Set in 1950s America, the film centers on Dr. Wallace and Andy who go around on a tour selling the dishonored medical practice of lobotomy like insurance. The drama, directed by Rick Alverson ('The Comedy' and 'Entertainment'), was selected to be screened in the main competition section of the 75th Venice International Film Festival — where it received a lot of positive feedback from fans and critics alike.

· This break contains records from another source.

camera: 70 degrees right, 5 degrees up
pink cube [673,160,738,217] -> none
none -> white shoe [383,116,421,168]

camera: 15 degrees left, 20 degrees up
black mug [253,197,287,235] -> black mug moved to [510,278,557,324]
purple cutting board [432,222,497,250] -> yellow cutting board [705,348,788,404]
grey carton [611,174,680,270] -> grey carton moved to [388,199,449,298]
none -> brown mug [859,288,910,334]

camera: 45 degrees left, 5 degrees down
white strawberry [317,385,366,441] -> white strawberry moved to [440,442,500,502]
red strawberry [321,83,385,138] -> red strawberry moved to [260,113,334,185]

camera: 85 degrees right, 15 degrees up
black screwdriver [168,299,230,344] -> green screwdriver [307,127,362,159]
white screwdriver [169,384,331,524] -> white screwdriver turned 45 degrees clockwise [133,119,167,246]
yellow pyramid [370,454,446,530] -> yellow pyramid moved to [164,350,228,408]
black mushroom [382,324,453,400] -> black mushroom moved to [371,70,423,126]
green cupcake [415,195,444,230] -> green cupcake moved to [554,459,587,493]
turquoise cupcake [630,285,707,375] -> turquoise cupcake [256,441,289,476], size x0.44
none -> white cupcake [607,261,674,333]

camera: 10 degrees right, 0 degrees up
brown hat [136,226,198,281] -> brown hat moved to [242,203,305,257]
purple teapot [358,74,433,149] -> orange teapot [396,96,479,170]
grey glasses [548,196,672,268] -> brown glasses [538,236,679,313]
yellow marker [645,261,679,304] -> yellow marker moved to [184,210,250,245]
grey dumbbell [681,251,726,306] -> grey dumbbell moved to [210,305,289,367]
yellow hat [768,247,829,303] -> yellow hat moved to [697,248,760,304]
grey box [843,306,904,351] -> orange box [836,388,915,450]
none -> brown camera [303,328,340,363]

The movie is loosely based on the American neurologist Walter Freeman's decline after his brainchild, lobotomy, came under scrutiny. Alverson referred to the film as "anti-utopia" describing it as a "counterweight" to the American "narrative of unlimited potential and boundless opportunity".
Release date
The movie is set to release on July 26 this year
Plot
Here is the official synopsis for the film: "1950s America. Since his mother’s confinement to an institution, Andy has lived in the shadow of his stoic father. A family acquaintance, Dr. Wallace Fiennes, employs the introverted young man as a photographer to document an asylum tour advocating for his increasingly controversial lobotomy procedure. As the tour progresses and Andy witnesses the doctor’s career and life unravel, he begins to identify with the institutions’ patients. Arriving at a California mountain town, a growing center of the New Age movement, they encounter an unconventional French healer who requests a lobotomy for his own daughter, Susan."
Cast
Jeff Goldblum as Dr. Wallace Fiennes
Jeff Goldblum really needs no introduction. He is best known for his film 'Jurassic Park', 'Independence Day', and their sequels — 'The Lost World: Jurassic Park' and 'Jurassic World: Fallen Kingdom', and 'Independence Day: Resurgence' — all of which were some of the highest-grossing films of his time. He was nominated for the Academy Award for Best Live Action Short Film for directing the short film 'Little Surprises'.
Tye Sheridan as Andy
Sheridan plays the role of Andy, a troubled young man who acts as the doctor's assistant and photographer who goes on this lobotomy promotional tour with him, but doubts the brutal practice especially since his own mother was subjected to it.
The actor is best known for playing Cyclops/Scott Summers in 'X-Men' film franchise and in 'Ready Player One'.
Creator
Rick Alverson as writer and director
In an interview, with respect to the film, Alverson had said, "A lot of my films are anti-Utopian because they are a counterweight to an overabundance of hyperbolic positive messages in cinema and the media, particularly in the US, that are all aspirational, that present a narrative of unlimited potential and boundless opportunities, things that are really vital for societies that are deprived of resources and hope. In cultures like the US and Europe, with an amount of privilege and a disproportionate amount of the world’s wealth and wellbeing, using these utopian narratives constantly in cinema or media and entertainment, there’s a surplus of that. It’s dangerous; it disconnects us from the world’s limitations, the fact that limitations make up everything around us, that they let us comprehend the beauty of the world but also our place in it, and without them, we become disconnected from things, we don’t understand anymore. The idiocy in the US of government people denying global warming is real is a byproduct of this complete disconnect from the actuality and physicality of the world. It’s the narrative that we are unbound by these constraints. The film is about constraints and limitations."
Alverson's films are known by their departure from traditional 3 act structure and confrontational nature. He is known for 'The Builder', 'The Comedy', and 'Entertainment'.
Trailer
The last time we saw lobotomy as a premise for a story, it was in the adult animated series 'BoJack Horseman's hard-hitting fourth season. But Alverson's treatment of the subject, going by the trailer, is a lot more surreal. Goldblum's Dr. Wallace is a doctor who strongly believes in the cause of lobotomy — he believes that jamming metal rods into people's brains through their eyes is going to ameliorate their condition. The trailer also shows the rage that Andy's quiet character lives through.
Where to watch
The movie is scheduled to hit theatres on July 26, 2019.